◆ **PROBLEM**: Keeping every character in place, output all the data.

◆ **RECORDS PROVIDED**:
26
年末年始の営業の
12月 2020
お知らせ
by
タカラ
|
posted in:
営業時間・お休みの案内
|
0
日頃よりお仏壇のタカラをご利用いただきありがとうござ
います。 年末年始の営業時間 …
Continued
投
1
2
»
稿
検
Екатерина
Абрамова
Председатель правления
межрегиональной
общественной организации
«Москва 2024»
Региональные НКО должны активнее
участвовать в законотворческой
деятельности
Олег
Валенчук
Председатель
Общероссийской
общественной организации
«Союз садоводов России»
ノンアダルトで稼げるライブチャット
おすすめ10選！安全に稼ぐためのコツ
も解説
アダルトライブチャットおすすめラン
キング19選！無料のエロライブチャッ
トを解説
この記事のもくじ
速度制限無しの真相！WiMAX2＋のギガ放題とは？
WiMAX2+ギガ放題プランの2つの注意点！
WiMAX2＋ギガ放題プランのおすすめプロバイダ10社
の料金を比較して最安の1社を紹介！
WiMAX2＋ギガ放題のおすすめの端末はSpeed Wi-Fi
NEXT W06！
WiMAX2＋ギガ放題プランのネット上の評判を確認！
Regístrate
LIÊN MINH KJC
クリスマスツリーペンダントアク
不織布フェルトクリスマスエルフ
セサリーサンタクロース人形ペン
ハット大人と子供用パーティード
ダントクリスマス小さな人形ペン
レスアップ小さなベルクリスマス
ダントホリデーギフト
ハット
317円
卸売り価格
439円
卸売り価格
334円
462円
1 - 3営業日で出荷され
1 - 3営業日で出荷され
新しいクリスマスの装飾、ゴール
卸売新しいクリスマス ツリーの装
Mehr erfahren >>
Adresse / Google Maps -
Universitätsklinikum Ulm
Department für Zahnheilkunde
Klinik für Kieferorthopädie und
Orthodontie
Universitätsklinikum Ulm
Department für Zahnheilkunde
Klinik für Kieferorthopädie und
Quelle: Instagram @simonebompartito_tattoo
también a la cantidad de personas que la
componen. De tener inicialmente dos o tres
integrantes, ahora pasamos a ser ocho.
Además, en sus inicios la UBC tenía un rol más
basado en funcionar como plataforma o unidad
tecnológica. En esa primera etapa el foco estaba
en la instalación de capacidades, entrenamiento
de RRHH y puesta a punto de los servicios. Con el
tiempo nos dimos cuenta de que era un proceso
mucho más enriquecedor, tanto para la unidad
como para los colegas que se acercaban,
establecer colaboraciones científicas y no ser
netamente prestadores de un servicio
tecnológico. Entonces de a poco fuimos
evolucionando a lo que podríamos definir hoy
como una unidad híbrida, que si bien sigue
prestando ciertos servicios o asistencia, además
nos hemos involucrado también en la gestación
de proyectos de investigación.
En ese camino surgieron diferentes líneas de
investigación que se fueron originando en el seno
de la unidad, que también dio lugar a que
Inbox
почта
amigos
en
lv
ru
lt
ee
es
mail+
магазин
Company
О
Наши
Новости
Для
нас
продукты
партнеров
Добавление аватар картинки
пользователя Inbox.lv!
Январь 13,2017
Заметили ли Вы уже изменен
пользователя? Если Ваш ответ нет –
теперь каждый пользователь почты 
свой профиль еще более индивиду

◆ **OUTPUT FOR THIS EXERCISE**:
26
年末年始の営業の
12月 2020
お知らせ
by
タカラ
|
posted in:
営業時間・お休みの案内
|
0
日頃よりお仏壇のタカラをご利用いただきありがとうござ
います。 年末年始の営業時間 …
Continued
投
1
2
»
稿
検
Екатерина
Абрамова
Председатель правления
межрегиональной
общественной организации
«Москва 2024»
Региональные НКО должны активнее
участвовать в законотворческой
деятельности
Олег
Валенчук
Председатель
Общероссийской
общественной организации
«Союз садоводов России»
ノンアダルトで稼げるライブチャット
おすすめ10選！安全に稼ぐためのコツ
も解説
アダルトライブチャットおすすめラン
キング19選！無料のエロライブチャッ
トを解説
この記事のもくじ
速度制限無しの真相！WiMAX2＋のギガ放題とは？
WiMAX2+ギガ放題プランの2つの注意点！
WiMAX2＋ギガ放題プランのおすすめプロバイダ10社
の料金を比較して最安の1社を紹介！
WiMAX2＋ギガ放題のおすすめの端末はSpeed Wi-Fi
NEXT W06！
WiMAX2＋ギガ放題プランのネット上の評判を確認！
Regístrate
LIÊN MINH KJC
クリスマスツリーペンダントアク
不織布フェルトクリスマスエルフ
セサリーサンタクロース人形ペン
ハット大人と子供用パーティード
ダントクリスマス小さな人形ペン
レスアップ小さなベルクリスマス
ダントホリデーギフト
ハット
317円
卸売り価格
439円
卸売り価格
334円
462円
1 - 3営業日で出荷され
1 - 3営業日で出荷され
新しいクリスマスの装飾、ゴール
卸売新しいクリスマス ツリーの装
Mehr erfahren >>
Adresse / Google Maps -
Universitätsklinikum Ulm
Department für Zahnheilkunde
Klinik für Kieferorthopädie und
Orthodontie
Universitätsklinikum Ulm
Department für Zahnheilkunde
Klinik für Kieferorthopädie und
Quelle: Instagram @simonebompartito_tattoo
también a la cantidad de personas que la
componen. De tener inicialmente dos o tres
integrantes, ahora pasamos a ser ocho.
Además, en sus inicios la UBC tenía un rol más
basado en funcionar como plataforma o unidad
tecnológica. En esa primera etapa el foco estaba
en la instalación de capacidades, entrenamiento
de RRHH y puesta a punto de los servicios. Con el
tiempo nos dimos cuenta de que era un proceso
mucho más enriquecedor, tanto para la unidad
como para los colegas que se acercaban,
establecer colaboraciones científicas y no ser
netamente prestadores de un servicio
tecnológico. Entonces de a poco fuimos
evolucionando a lo que podríamos definir hoy
como una unidad híbrida, que si bien sigue
prestando ciertos servicios o asistencia, además
nos hemos involucrado también en la gestación
de proyectos de investigación.
En ese camino surgieron diferentes líneas de
investigación que se fueron originando en el seno
de la unidad, que también dio lugar a que
Inbox
почта
amigos
en
lv
ru
lt
ee
es
mail+
магазин
Company
О
Наши
Новости
Для
нас
продукты
партнеров
Добавление аватар картинки
пользователя Inbox.lv!
Январь 13,2017
Заметили ли Вы уже изменен
пользователя? Если Ваш ответ нет –
теперь каждый пользователь почты 
свой профиль еще более индивиду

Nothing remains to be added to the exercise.